Microsoft asked to delay the remedy hearing because the states had amended their proposed remedy to Microsoft's anticompetitive business practices. The states responded that the software company just last week modified its proposed settlement with the U.S. Department of Justice and nine other states, but never formally filed the amended version in this separate case--even though that settlement plays a role in the ongoing litigation. Since that modified settlement with the Justice Department and the other nine states is the only remedy that Microsoft said should be assessed in its case with the nonsettling states, Microsoft in essence "back-doored" its own changes into these proceedings, the states claimed.

Microsoft had told the court that it needed more time to prepare for the hearing, since the states significantly modified the remedy. The states retorted that Microsoft overstated the scope of those changes. "But for Microsoft's idiosyncratic and unjustified reading of the states' original proposal, the overwhelming majority of these clarifications would never have been necessary," the states' document said.

Rehashing Matters?

Microsoft and the states are also at odds over whether testimony related to removing middleware code from Windows should be allowed in the remedy hearing. The software company argued that since the Justice Department and states did not seek to force Microsoft to remove middleware code from Windows--but simply the user access, namely desktop icons--in the original combined case, it should not be a subject of the holdout states' case now.
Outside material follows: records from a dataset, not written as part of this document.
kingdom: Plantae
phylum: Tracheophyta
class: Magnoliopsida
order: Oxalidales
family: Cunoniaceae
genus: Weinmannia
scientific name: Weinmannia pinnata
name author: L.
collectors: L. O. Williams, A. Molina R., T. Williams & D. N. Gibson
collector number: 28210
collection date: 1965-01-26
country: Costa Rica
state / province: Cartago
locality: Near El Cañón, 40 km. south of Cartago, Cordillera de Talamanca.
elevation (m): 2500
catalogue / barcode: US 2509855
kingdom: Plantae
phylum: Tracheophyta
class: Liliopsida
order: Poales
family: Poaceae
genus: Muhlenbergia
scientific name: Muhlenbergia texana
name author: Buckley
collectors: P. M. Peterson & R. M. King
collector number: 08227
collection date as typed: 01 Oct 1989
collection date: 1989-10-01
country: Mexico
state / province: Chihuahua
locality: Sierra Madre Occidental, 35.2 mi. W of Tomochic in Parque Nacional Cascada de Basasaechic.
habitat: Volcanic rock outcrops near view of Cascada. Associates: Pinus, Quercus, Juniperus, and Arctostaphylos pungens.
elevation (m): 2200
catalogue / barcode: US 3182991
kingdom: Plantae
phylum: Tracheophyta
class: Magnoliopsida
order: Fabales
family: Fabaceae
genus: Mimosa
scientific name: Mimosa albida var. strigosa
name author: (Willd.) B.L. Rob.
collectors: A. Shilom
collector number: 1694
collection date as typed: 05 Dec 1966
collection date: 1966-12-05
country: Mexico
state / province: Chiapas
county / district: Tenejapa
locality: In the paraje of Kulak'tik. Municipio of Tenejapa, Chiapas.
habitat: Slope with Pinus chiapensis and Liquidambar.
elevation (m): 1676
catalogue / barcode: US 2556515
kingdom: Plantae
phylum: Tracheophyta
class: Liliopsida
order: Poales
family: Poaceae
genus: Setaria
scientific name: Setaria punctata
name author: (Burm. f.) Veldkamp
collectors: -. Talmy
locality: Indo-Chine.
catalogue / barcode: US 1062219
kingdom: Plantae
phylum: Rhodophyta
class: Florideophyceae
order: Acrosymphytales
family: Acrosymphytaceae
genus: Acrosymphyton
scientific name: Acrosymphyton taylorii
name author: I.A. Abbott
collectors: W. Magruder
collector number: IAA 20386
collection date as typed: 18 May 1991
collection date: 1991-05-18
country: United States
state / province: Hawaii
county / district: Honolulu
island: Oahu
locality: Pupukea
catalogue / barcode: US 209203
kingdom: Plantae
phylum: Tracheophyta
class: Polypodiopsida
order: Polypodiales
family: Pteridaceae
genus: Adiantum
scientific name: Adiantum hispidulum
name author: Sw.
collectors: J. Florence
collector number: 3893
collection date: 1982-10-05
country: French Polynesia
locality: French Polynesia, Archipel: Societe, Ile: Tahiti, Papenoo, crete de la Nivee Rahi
The states claimed that testimony and evidence related to middleware code removal is "highly relevant to fashioning the relief necessary to address Microsoft's anticompetitive comingling of code."

Other issues at hand are whether the holdout states should be allowed to include testimony about events that took place before June 24, 1999, the last day of testimony in the case's liability phase, as well as testimony regarding Microsoft's business practices in markets besides the desktop operating system area, such as server operating systems, handheld devices, and set-top boxes.

Microsoft maintained that since an appeals' court decision last year found Microsoft in violation of antitrust law only in the PC OS market, evidence and testimony related to the other markets is irrelevant, adding that the appeals court's findings of liability create the basis for the remedy process. In their filing, the states claimed that Judge Kollar-Kotelly has already stated she would not limit the scope of the remedy hearing before it begins.

Witness Limits Sought

The parties also disagree over whether the states' lay witnesses--those who aren't legal experts--should be allowed to offer testimony regarding each side's proposed remedy. The states claimed that Microsoft's opposition to this testimony, on the grounds that it would amount to opinions from unqualified witnesses, is premature and unnecessary.

"The non-settling states complain that Microsoft's motion ... is an attempt to 'muzzle' their witnesses 'in sweeping fashion.' If by 'muzzle' they mean prevent them from cluttering the record with inadmissible opinion testimony from lay witnesses, then they are correct," countered Microsoft's filing.

Microsoft also asked the court to preclude the testimony of James Barksdale, former chief executive of Netscape, and Steven McGeady, a former Intel vice president, because their testimony would be repetitive of prior testimony or "wholly speculative." The states, not surprisingly, opposed that motion.